→ **OBJECTIF VISÉ**
Renvoyez, s'il vous plaît, mot pour mot le passage de l'extrait fourni compris entre « Hébergé par Ausha. » et « avec Stéphane Lerouge. », ces deux bornes incluses.

━━━ EXTRAIT FOURNI

Au Festival de Cannes 2024, la Leçon de musique Sacem célébrait les 25 ans d'un binôme compositeur-cinéaste emblématique, Philippe Rombi et François Ozon. Pour un large public, la découverte du compositeur est liée à celle du cinéma de François Ozon, avec d’abord Les Amants criminels, puis Sous le sable, en 2001.

Depuis, avec Ozon, c’est un mariage non-exclusif mais d’une grande fidélité : treize longs-métrages, au fil d’une collaboration sans cesse réactivée par la diversité des sujets qu'aborde le metteur en scène. La dialectique du vrai et du faux, les trompe-l'œil sur l’identité, le dédoublement trouvent chez Rombi un lyrisme trouble, sinon ambigu, en faux-semblants.

Dans ce premier podcast, animé par Stéphane Lerouge, les deux créateurs remontent à la source de leur rencontre fondatrice, à ce moment charnière où, à 30 ans, ils ont démarré ensemble, au même moment, au même endroit.


Hébergé par Ausha. Visitez ausha.co/politique-de-confidentialite pour plus d'informations.

Transcription

  • Speaker #0

    Les grands entretiens du musée de la SACEM avec Stéphane Lerouge.

  • Speaker #2

    Au festival de Cannes 2024, la leçon de musique SACEM célébrait les 25 ans d'un binôme compositeur-cinéaste emblématique, Philippe Rombi et François Ozon. Pour un large public, la découverte du compositeur est liée à celle du cinéma de Ozon avec d'abord Les Amants Criminels puis Sous le Sable en 2001. Depuis, avec Ozon, c'est un mariage non exclusif mais d'une grande fidélité. 13 longs métrages au fil d'une collaboration sans cesse réactivée par la diversité des sujets qu'aborde le metteur en scène. La dialectique du vrai et du faux, les trompe-l'œil sur l'identité, le dédoublement trouvent chez Rombi un lyrisme trouble, sinon ambigu, en faux semblant. Dans ce premier podcast, les deux créateurs remontent à la source de leur rencontre fondatrice, à ce moment charnière où, à 30 ans, ils ont démarré ensemble, au même moment, au même endroit.

━━━━━━
━━━ MATÉRIEL FOURNI

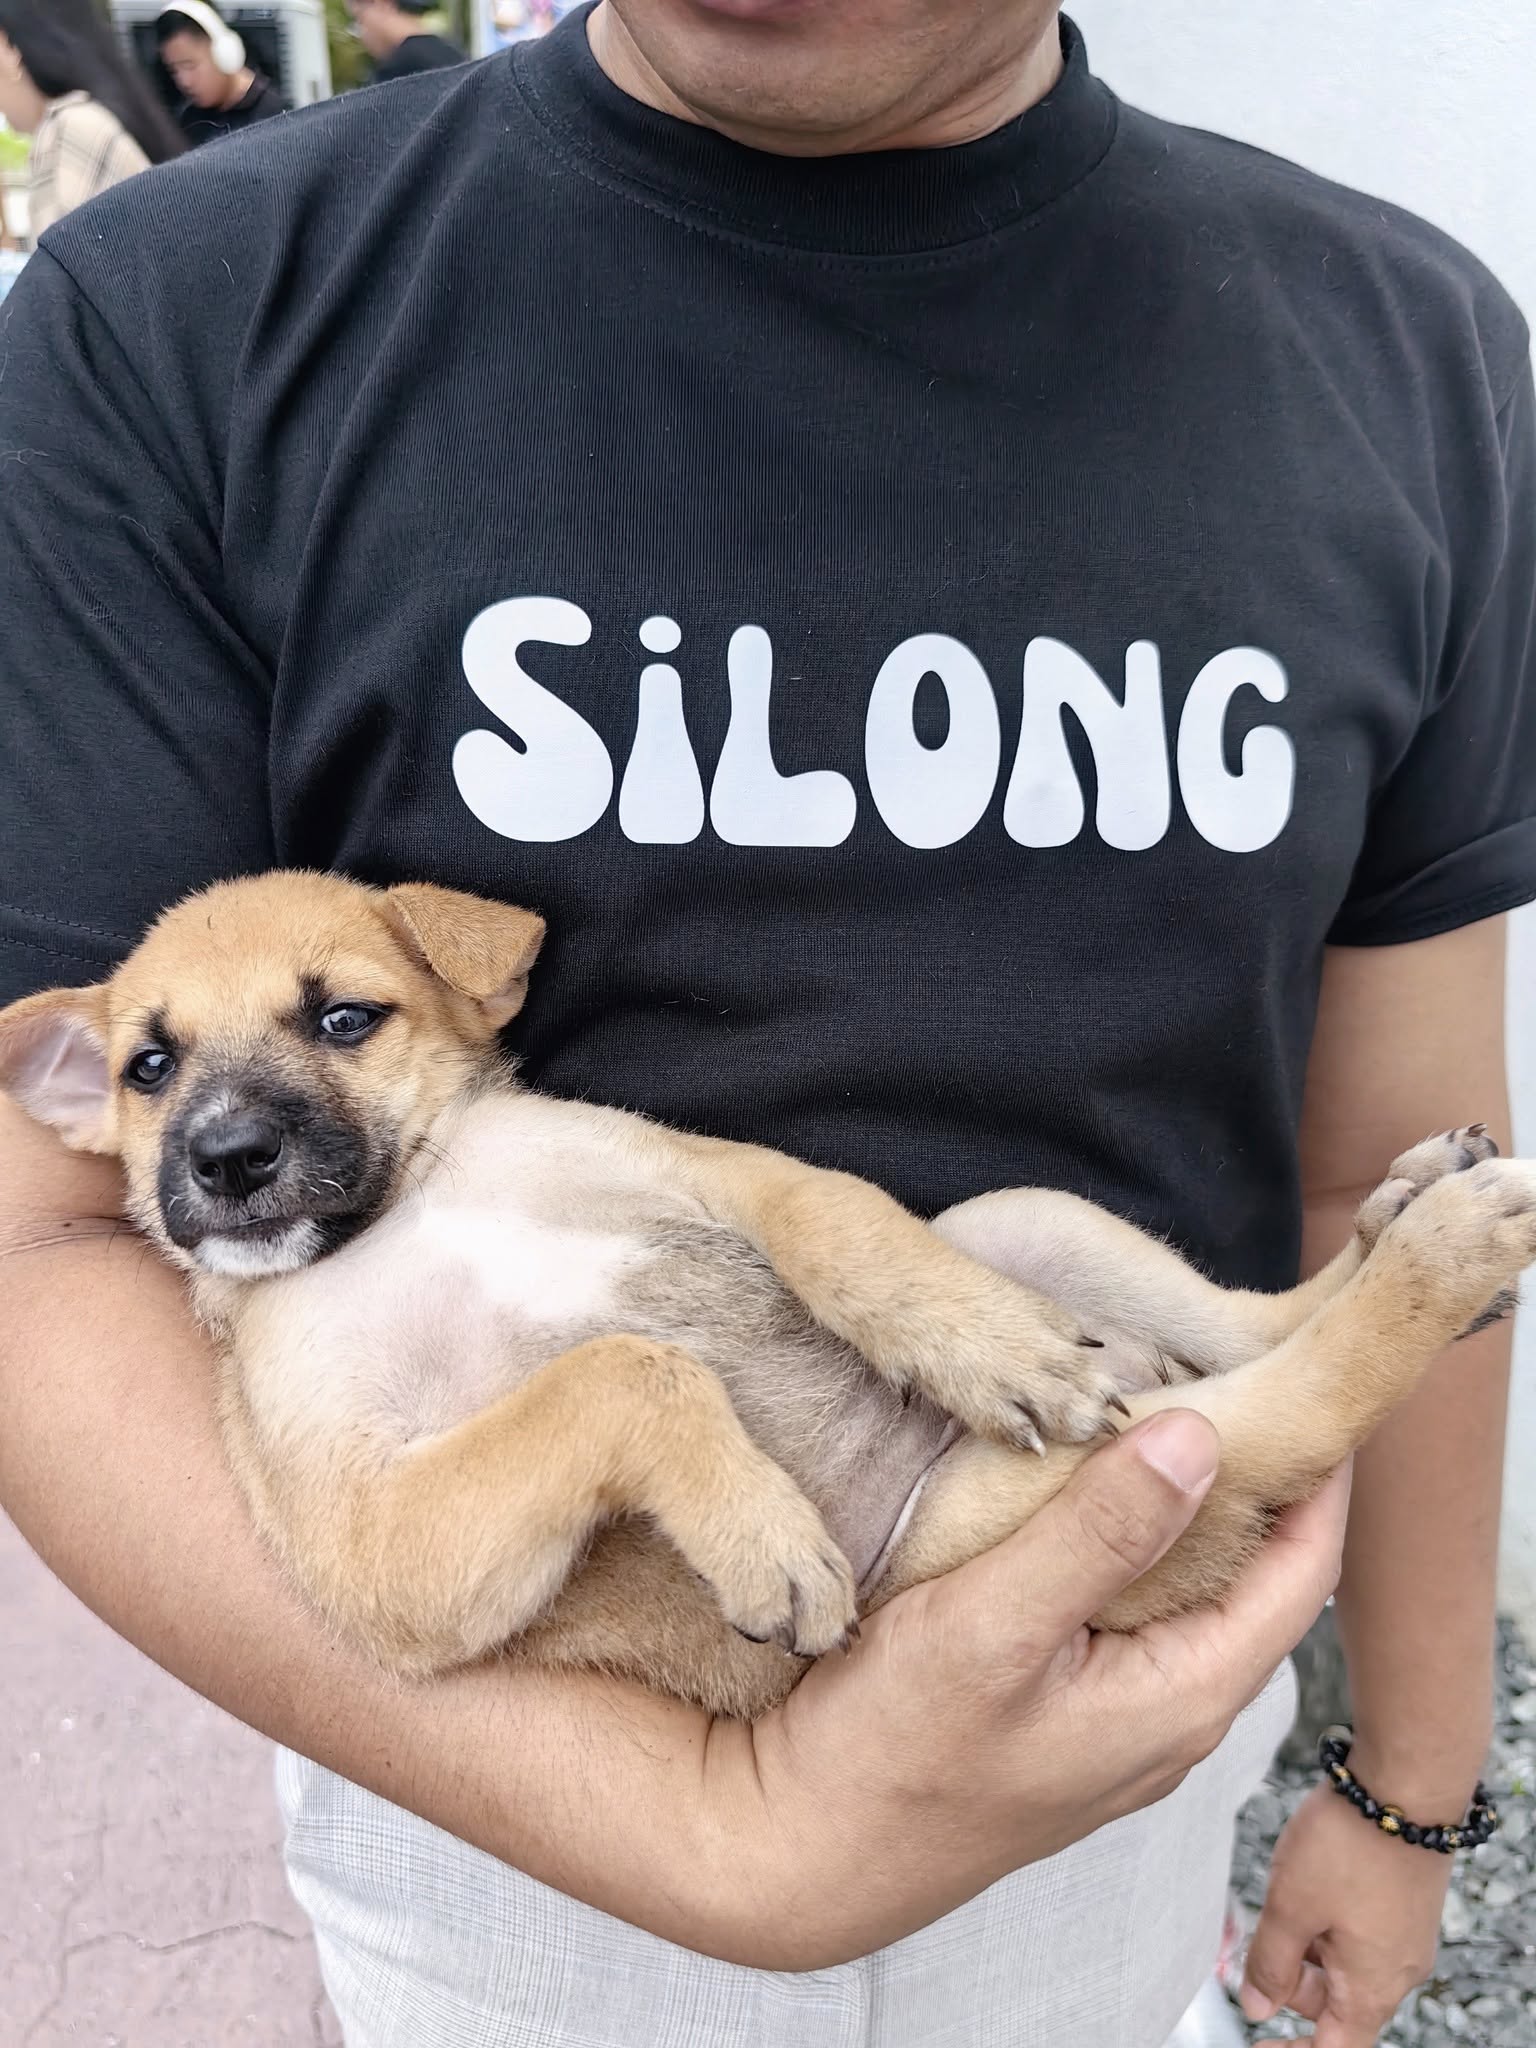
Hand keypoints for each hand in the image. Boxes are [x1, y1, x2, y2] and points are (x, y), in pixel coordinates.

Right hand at [692, 1419, 1349, 1967]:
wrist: (797, 1850)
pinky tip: (1077, 1487)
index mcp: (1183, 1696)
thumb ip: (1099, 1533)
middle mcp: (1169, 1712)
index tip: (1301, 1377)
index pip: (1302, 1568)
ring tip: (1152, 1401)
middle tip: (1216, 1364)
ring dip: (1180, 1501)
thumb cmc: (889, 1754)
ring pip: (1185, 1588)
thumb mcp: (995, 1625)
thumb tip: (1197, 1438)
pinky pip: (1125, 1606)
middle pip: (1251, 1574)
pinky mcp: (1061, 1706)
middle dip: (1248, 1473)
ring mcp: (1116, 1716)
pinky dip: (1123, 1535)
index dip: (1317, 1471)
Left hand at [1240, 1783, 1449, 2044]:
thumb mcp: (1291, 1906)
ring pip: (1345, 1963)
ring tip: (1284, 1895)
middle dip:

━━━━━━

→ **RÉPONSE ATTENDUE**
Hébergé par Ausha. Visitez ausha.co/politique-de-confidentialite pour plus d'informations.

Transcription

  • Speaker #0

    Les grands entretiens du musée de la SACEM avec Stéphane Lerouge.